* **DATASET EXCERPTS**
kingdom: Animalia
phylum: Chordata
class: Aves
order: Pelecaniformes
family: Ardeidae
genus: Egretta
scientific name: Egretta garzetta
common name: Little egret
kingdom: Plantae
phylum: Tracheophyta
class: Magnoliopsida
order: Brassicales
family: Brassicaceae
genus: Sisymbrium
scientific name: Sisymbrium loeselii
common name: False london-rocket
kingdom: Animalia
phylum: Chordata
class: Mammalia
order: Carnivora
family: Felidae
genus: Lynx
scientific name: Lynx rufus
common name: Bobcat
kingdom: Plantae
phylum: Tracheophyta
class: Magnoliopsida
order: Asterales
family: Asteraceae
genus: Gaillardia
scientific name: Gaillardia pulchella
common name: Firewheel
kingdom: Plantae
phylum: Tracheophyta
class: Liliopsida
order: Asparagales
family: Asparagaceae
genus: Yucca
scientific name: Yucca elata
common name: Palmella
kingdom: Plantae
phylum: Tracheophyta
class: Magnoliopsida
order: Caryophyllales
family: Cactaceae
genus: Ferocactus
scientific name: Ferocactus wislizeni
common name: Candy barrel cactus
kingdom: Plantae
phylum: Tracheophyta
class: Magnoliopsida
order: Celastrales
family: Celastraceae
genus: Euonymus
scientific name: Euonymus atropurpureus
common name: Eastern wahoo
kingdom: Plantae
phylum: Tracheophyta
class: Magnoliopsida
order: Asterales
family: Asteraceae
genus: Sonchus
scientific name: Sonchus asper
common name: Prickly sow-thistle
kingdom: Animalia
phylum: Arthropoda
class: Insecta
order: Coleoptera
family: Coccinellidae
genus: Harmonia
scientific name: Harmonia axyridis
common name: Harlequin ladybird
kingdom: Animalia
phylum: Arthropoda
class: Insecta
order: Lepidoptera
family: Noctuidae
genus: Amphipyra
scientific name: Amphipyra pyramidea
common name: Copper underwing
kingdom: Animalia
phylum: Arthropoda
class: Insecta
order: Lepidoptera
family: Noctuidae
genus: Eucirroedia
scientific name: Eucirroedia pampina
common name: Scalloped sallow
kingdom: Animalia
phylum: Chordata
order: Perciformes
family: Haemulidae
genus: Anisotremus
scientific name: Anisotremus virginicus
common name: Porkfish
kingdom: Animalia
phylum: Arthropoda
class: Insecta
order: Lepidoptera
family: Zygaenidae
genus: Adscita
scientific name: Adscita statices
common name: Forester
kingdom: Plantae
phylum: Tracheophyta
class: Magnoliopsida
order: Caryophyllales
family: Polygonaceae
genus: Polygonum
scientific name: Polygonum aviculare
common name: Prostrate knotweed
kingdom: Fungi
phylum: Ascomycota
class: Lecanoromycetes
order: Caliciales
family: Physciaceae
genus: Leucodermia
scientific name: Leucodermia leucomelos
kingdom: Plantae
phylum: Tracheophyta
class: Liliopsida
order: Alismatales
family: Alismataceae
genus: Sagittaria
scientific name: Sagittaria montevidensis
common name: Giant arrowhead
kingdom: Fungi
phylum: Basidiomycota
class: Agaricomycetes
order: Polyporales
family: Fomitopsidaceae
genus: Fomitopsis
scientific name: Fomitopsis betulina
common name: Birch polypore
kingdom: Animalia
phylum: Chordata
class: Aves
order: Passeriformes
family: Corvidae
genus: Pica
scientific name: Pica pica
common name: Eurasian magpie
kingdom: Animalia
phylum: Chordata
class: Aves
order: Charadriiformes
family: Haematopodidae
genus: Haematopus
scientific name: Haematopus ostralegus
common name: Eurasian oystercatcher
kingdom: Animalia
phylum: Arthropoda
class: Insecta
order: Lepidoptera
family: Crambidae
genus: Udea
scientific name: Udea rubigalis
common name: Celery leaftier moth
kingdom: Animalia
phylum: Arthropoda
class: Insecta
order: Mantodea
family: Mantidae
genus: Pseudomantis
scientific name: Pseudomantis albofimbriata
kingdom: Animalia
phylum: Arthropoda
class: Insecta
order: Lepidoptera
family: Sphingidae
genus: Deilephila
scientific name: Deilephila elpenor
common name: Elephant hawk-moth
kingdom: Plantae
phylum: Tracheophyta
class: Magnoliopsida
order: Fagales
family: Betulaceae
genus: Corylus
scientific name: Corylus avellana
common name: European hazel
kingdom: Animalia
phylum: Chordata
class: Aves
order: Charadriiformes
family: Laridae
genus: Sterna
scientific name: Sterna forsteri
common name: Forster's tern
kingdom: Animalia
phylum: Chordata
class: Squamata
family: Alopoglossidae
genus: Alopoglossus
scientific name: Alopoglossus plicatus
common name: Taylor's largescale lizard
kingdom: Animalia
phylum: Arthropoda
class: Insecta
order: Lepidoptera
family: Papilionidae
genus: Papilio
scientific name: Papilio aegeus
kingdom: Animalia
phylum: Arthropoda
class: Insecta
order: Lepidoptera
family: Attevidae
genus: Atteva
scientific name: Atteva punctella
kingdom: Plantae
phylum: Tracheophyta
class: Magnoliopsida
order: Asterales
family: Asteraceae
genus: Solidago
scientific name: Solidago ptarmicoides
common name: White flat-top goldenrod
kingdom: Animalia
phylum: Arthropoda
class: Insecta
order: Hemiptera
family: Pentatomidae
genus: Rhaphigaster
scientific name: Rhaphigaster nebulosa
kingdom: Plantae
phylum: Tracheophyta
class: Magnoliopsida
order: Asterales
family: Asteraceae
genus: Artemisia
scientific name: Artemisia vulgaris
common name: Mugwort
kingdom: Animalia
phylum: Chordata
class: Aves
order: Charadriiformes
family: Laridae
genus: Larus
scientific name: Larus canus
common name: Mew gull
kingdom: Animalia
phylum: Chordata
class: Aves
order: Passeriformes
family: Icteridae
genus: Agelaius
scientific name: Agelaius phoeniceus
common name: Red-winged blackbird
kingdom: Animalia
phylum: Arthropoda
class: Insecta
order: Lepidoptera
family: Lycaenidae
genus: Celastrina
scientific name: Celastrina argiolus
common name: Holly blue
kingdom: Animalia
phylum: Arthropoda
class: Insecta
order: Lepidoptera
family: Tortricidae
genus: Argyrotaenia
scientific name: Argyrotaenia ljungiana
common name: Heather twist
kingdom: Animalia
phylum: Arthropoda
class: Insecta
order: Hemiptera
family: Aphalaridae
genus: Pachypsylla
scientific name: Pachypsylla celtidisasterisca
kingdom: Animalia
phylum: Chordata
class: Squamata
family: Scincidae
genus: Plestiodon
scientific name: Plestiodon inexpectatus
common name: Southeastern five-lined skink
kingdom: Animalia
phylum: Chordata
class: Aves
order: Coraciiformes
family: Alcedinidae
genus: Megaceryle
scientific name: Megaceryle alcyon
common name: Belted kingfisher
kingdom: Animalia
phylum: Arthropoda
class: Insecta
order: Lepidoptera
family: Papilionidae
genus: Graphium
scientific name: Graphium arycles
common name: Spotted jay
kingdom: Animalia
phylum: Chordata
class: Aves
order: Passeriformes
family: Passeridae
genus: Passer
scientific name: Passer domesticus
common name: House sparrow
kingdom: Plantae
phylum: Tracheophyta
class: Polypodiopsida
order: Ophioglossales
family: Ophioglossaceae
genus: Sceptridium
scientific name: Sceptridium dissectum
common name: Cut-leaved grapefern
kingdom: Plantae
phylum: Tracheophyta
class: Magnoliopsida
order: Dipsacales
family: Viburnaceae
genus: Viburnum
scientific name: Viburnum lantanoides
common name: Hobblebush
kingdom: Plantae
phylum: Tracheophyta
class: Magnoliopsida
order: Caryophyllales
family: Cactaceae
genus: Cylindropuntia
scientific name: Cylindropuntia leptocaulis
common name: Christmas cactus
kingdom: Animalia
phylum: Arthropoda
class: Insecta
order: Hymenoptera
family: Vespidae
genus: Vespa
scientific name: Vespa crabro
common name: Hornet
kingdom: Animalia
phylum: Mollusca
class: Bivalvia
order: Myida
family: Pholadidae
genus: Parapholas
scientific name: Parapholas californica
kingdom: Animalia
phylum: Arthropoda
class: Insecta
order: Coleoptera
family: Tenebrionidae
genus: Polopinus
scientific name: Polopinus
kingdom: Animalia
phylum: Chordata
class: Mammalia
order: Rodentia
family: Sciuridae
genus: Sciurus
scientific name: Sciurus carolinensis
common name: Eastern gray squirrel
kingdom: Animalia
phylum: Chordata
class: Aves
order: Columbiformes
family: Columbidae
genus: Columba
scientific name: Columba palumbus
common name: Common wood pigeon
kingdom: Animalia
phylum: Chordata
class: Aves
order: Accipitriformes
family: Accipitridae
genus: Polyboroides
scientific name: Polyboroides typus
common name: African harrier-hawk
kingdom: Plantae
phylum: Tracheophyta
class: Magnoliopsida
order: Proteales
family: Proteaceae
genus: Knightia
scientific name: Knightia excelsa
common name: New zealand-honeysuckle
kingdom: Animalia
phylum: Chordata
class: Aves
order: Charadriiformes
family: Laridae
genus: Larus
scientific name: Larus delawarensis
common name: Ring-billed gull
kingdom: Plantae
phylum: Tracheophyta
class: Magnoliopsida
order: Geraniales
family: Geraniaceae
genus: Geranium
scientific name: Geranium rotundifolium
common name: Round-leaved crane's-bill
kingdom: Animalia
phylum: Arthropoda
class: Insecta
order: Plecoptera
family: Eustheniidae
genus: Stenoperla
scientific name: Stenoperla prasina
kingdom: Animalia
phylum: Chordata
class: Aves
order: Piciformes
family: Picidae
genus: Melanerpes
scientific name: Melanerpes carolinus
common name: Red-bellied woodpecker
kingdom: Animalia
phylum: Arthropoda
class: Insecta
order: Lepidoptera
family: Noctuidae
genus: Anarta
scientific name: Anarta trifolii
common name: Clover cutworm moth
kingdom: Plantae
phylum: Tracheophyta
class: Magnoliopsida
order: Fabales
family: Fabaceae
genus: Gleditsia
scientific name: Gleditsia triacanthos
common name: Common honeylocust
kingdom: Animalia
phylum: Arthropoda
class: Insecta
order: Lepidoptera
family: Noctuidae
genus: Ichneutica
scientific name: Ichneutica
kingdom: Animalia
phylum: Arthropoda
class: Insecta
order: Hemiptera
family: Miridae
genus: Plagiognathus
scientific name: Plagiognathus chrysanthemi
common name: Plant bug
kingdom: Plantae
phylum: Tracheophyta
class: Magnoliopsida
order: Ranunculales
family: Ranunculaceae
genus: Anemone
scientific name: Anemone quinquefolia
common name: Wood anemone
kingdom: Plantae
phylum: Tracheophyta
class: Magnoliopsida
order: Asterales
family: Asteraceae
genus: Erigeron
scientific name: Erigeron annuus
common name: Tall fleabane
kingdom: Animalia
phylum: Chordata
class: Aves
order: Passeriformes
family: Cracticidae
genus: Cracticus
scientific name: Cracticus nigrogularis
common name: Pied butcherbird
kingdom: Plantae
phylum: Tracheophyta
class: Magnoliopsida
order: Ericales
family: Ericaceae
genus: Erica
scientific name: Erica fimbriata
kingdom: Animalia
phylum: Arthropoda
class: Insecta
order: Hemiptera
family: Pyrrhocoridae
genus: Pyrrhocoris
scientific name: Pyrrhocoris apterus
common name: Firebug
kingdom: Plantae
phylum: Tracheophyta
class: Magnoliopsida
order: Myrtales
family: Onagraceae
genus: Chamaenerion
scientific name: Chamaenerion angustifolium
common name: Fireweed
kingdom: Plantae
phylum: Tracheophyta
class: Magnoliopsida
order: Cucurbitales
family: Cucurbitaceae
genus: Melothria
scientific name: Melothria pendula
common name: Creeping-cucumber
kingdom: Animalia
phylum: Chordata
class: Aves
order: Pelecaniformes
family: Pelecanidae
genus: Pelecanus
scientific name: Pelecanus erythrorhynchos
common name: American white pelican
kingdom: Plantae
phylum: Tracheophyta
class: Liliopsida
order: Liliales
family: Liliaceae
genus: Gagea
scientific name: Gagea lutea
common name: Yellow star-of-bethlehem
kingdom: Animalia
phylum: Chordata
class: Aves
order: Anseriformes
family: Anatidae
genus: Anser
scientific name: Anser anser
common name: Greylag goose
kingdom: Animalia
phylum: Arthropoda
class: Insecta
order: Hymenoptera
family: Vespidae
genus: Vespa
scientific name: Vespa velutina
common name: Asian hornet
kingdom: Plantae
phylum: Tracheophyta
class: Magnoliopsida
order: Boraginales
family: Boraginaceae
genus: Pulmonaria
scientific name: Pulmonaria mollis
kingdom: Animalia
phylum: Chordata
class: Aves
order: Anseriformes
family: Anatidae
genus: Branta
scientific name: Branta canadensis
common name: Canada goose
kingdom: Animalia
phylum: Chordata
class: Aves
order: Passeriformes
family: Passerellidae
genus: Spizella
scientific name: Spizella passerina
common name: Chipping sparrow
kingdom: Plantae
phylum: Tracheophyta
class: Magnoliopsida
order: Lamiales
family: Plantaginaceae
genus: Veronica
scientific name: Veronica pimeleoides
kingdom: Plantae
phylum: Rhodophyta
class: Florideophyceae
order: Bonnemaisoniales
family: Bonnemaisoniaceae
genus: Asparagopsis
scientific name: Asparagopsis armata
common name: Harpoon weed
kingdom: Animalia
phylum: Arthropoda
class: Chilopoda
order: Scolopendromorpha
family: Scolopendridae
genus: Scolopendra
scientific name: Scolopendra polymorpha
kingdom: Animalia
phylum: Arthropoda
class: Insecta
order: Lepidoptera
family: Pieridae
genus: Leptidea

* **WORK INSTRUCTIONS**
Reproduce the lines above word for word, from the very first one through the line containing "scientific name: Harmonia axyridis".

* **WRITTEN SOLUTION**
kingdom: Animalia
phylum: Chordata
class: Aves
order: Pelecaniformes
family: Ardeidae
genus: Egretta
scientific name: Egretta garzetta
common name: Little egret
kingdom: Plantae
phylum: Tracheophyta
class: Magnoliopsida
order: Brassicales
family: Brassicaceae
genus: Sisymbrium
scientific name: Sisymbrium loeselii
common name: False london-rocket
kingdom: Animalia
phylum: Chordata
class: Mammalia
order: Carnivora
family: Felidae
genus: Lynx
scientific name: Lynx rufus
common name: Bobcat
kingdom: Plantae
phylum: Tracheophyta
class: Magnoliopsida
order: Asterales
family: Asteraceae
genus: Gaillardia
scientific name: Gaillardia pulchella
common name: Firewheel
kingdom: Plantae
phylum: Tracheophyta
class: Liliopsida
order: Asparagales
family: Asparagaceae
genus: Yucca
scientific name: Yucca elata
common name: Palmella
kingdom: Plantae
phylum: Tracheophyta
class: Magnoliopsida
order: Caryophyllales
family: Cactaceae
genus: Ferocactus
scientific name: Ferocactus wislizeni
common name: Candy barrel cactus
kingdom: Plantae
phylum: Tracheophyta
class: Magnoliopsida
order: Celastrales
family: Celastraceae
genus: Euonymus
scientific name: Euonymus atropurpureus
common name: Eastern wahoo
kingdom: Plantae
phylum: Tracheophyta
class: Magnoliopsida
order: Asterales
family: Asteraceae
genus: Sonchus
scientific name: Sonchus asper
common name: Prickly sow-thistle
kingdom: Animalia
phylum: Arthropoda
class: Insecta
order: Coleoptera
family: Coccinellidae
genus: Harmonia
scientific name: Harmonia axyridis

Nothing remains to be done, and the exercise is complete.